Yes, as far as possible, the LG should concur with the decisions of the State government but he retains the power to differ and withhold assent. The court has counseled that the LG should not be ‘obstructionist’ while it has prescribed to the AAP Government that it should refrain from being ‘anarchist’. However, for the smooth working of the Delhi government, it is absolutely necessary that it should cease to be confrontationist against the LG and the Centre. If all the major opposition chief ministers can get along with the Centre despite sharp political differences, it is hard to comprehend why the chief minister of a B-Category State with vastly restricted powers should fail to appreciate constitutional limits on hid power and instead seek to constantly engage the Centre and its representative in Delhi, the LG, in a daily shouting match. If Kejriwal feels obliged to prove that he is different from the run-of- the-mill chief ministers, he must find some other constructive way to prove it. Throwing stones indiscriminately at all and sundry to attract attention helps neither his own cause nor anyone else’s. Indeed, it is this lack of trust and mutual respect that within hours of the apex court verdict, a fresh fight between the AAP and the LG broke out on the question of appointment and transfer of officials.

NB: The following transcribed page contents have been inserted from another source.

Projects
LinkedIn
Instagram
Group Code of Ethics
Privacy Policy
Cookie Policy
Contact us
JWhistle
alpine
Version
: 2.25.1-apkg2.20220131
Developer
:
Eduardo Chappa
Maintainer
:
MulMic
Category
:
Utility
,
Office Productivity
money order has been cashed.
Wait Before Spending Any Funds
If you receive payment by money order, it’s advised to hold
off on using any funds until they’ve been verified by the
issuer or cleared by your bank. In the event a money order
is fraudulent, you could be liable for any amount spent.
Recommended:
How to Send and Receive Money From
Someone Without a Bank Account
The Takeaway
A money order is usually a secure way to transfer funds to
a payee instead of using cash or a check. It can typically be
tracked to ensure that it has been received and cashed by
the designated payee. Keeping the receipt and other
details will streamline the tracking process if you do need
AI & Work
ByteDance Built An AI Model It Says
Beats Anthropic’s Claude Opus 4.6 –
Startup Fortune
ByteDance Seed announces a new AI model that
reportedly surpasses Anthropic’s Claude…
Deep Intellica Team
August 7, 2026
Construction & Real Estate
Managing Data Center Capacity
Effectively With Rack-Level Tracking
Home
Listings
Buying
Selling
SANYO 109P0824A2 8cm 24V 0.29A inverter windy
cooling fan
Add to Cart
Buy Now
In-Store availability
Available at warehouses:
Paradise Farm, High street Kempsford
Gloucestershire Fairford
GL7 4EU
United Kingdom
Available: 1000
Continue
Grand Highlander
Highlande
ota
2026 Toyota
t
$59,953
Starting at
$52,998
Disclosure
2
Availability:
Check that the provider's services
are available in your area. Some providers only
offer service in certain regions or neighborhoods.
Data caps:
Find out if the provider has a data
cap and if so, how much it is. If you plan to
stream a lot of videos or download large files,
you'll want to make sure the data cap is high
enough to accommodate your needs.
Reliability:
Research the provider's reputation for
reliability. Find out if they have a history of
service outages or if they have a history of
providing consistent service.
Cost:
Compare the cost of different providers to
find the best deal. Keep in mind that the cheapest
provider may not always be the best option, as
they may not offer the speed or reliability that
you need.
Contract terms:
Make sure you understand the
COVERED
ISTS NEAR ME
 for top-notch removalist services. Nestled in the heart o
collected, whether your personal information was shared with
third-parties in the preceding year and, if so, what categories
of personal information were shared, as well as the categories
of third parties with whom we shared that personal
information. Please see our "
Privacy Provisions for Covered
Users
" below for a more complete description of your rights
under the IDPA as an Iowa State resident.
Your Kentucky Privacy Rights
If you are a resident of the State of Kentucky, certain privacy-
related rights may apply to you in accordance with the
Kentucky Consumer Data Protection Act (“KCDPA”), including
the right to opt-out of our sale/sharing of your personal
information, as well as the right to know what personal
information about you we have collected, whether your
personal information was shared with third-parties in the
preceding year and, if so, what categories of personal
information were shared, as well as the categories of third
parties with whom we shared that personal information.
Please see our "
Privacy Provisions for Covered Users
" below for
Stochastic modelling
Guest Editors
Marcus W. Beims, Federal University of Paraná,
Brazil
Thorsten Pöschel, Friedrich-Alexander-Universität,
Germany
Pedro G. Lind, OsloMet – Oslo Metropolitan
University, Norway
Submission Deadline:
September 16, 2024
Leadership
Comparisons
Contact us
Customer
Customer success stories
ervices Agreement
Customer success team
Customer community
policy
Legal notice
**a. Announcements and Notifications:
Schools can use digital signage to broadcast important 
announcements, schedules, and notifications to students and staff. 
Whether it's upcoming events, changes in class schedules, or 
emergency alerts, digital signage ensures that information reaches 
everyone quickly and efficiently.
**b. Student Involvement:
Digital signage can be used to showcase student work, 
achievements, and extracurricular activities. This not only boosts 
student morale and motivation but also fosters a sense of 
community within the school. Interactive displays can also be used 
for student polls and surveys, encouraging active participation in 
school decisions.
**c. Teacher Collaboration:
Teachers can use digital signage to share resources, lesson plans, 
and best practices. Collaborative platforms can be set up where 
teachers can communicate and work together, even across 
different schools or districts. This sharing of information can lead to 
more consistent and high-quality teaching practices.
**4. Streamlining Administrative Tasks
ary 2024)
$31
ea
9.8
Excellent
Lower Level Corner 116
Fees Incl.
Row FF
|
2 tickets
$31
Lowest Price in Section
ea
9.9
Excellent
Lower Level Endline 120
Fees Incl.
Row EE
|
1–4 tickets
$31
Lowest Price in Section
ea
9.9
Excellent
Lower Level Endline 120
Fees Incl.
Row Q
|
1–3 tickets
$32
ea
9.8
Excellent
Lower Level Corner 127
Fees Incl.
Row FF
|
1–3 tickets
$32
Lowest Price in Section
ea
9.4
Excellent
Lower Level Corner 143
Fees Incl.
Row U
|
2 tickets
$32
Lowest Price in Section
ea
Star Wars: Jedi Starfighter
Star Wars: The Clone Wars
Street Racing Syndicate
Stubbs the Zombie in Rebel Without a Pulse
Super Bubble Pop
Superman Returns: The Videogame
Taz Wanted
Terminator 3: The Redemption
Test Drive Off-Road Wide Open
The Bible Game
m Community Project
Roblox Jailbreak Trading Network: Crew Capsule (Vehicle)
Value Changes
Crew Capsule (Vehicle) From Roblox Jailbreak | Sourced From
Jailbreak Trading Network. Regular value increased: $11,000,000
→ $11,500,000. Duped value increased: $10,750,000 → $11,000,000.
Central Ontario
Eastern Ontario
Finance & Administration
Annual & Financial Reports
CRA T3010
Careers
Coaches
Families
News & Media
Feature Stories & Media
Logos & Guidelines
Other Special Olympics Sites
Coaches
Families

Even before the ink was dry on the court verdict, the Kejriwal Government citing it transferred some officials only to be told by the Services Department of Delhi that without the withdrawal of the 2015 central notification, only the LG or the Centre could exercise such powers. In any case, Kerjiwal should introspect as to why the Delhi Government employees, too, are disgusted with his style of working. Maltreating the employees, abusing them, imputing motives, blaming them for your own faults is unlikely to elicit their cooperation. If Shiela Dikshit faced no difficulties for five years working with the Vajpayee Government under the same provisions of the Constitution, why should Kejriwal constantly fight with the LG and the Centre instead of working for the good of the people of the nation’s capital. On the other hand, now that the AAP has triumphantly announced that the apex court has given it full freedom to work, the onus is on it to deliver on various promises made to the Delhi voters. It will no longer have an excuse to blame the BJP for its own failures. On their part, the LG and the Centre will do themselves a great favour if they allowed Kejriwal a free hand. He is unlikely to be able to do hard work. And will instead indulge in various eye-catching gimmicks to hoodwink the people. The SC judgment leaves Kejriwal with no option but to prove that he is capable of working hard for the welfare of the people of Delhi who only a little more than three years ago gave him 67 out of 70 Assembly seats.